Strong association of transcription-coupled repair with RNA levels. CPD repair profile around the TSS is plotted for the template strand (A) or nontemplate strand (B). (Top row)Average profile for five gene groups. Genes were divided into five groups based on expression level and include nonexpressed (black), lowest (red), low (orange), high (purple), and highest (blue) based on the calculated FPKM from RNA-seq in NHDF cells. (Bottom row) Corresponding heat map of repair over all expressed genes, which are ordered by ascending FPKM.

Figure 5.

Single-nucleotide resolution of excision repair in NHF1 wild-type cells. (A) Distribution of excised oligonucleotide sequence lengths, calculated after removal of flanking adapter sequences from sequenced 50-nt reads. (B) Analysis of the frequency of each of the possible dipyrimidines along reads of 26-nt length shows enrichment 5–7 nt and 6–7 nt from the 3′ end for CPD XR-seq and (6-4)PP XR-seq, respectively. (C) Analysis of the nucleotides flanking the putative damaged pyrimidines at position 19–20 of the 26-nt-long excised fragments reveals sequence context preferences.
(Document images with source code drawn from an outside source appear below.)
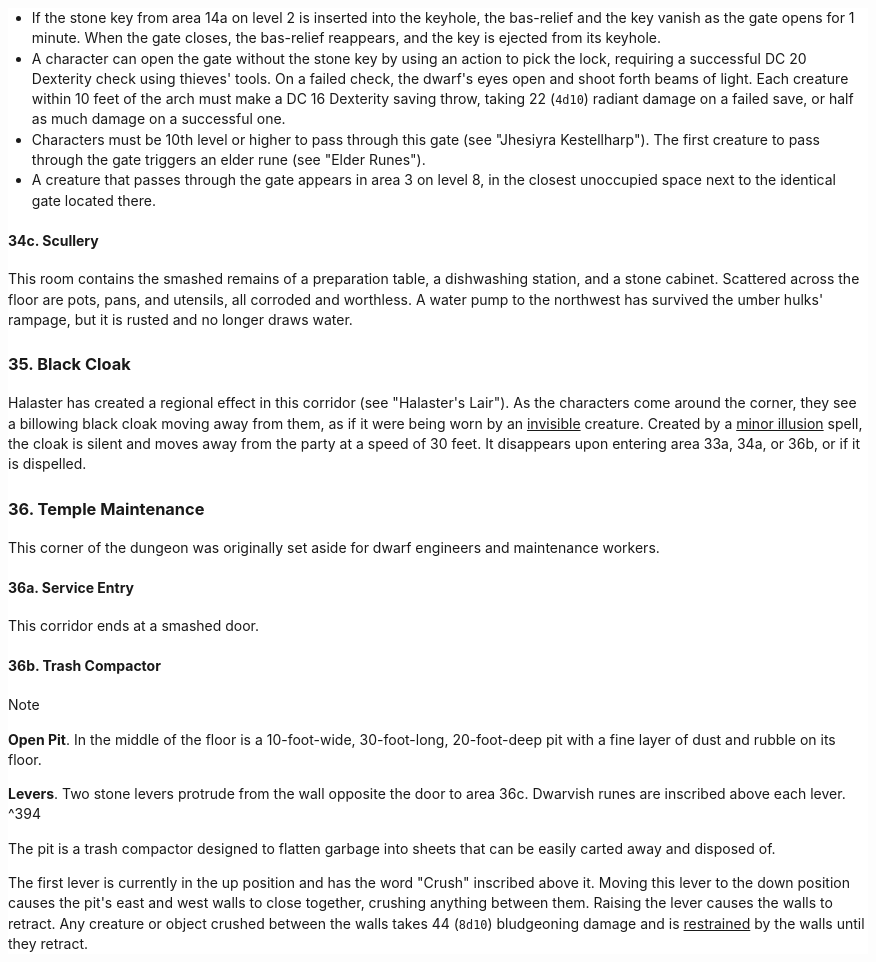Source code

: - If the stone key from area 14a on level 2 is inserted into the keyhole, the bas-relief and the key vanish as the gate opens for 1 minute. When the gate closes, the bas-relief reappears, and the key is ejected from its keyhole.  
- A character can open the gate without the stone key by using an action to pick the lock, requiring a successful DC 20 Dexterity check using thieves' tools. On a failed check, the dwarf's eyes open and shoot forth beams of light. Each creature within 10 feet of the arch must make a DC 16 Dexterity saving throw, taking 22 (`4d10`) radiant damage on a failed save, or half as much damage on a successful one.  
- Characters must be 10th level or higher to pass through this gate (see "Jhesiyra Kestellharp"). The first creature to pass through the gate triggers an elder rune (see "Elder Runes").  
- A creature that passes through the gate appears in area 3 on level 8, in the closest unoccupied space next to the identical gate located there.  

#### 34c. Scullery

This room contains the smashed remains of a preparation table, a dishwashing station, and a stone cabinet. Scattered across the floor are pots, pans, and utensils, all corroded and worthless. A water pump to the northwest has survived the umber hulks' rampage, but it is rusted and no longer draws water.

### 35. Black Cloak

Halaster has created a regional effect in this corridor (see "Halaster's Lair"). As the characters come around the corner, they see a billowing black cloak moving away from them, as if it were being worn by an [invisible](Mechanics/Rules/conditions.md#Invisible) creature. Created by a [minor illusion](Mechanics/spells/minor-illusion.md) spell, the cloak is silent and moves away from the party at a speed of 30 feet. It disappears upon entering area 33a, 34a, or 36b, or if it is dispelled.

### 36. Temple Maintenance

This corner of the dungeon was originally set aside for dwarf engineers and maintenance workers.

#### 36a. Service Entry

This corridor ends at a smashed door.

#### 36b. Trash Compactor

> [!note] 
> 
> **Open Pit**. In the middle of the floor is a 10-foot-wide, 30-foot-long, 20-foot-deep pit with a fine layer of dust and rubble on its floor.
> 
> **Levers**. Two stone levers protrude from the wall opposite the door to area 36c. Dwarvish runes are inscribed above each lever.
^394

The pit is a trash compactor designed to flatten garbage into sheets that can be easily carted away and disposed of.

The first lever is currently in the up position and has the word "Crush" inscribed above it. Moving this lever to the down position causes the pit's east and west walls to close together, crushing anything between them. Raising the lever causes the walls to retract. Any creature or object crushed between the walls takes 44 (`8d10`) bludgeoning damage and is [restrained](Mechanics/Rules/conditions.md#Restrained) by the walls until they retract.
Depicted are TT for CPD XR-seq and TC for (6-4)PP XR-seq. For comparison, the expected frequencies from an average of 50 random permutations of 26mers in the hg19 reference genomes are shown. (D) The oligonucleotides containing (6-4)PP were first repaired by photolyase and then digested by RecJ exonuclease. Only repaired or undamaged DNA could be completely degraded by RecJ, which is blocked by (6-4)PP. Locations of completely degraded products (repaired) and partially degraded products (unrepaired) are indicated by brackets. (E) Quantification of D. Values are the average of three independent experiments and are shown with SD.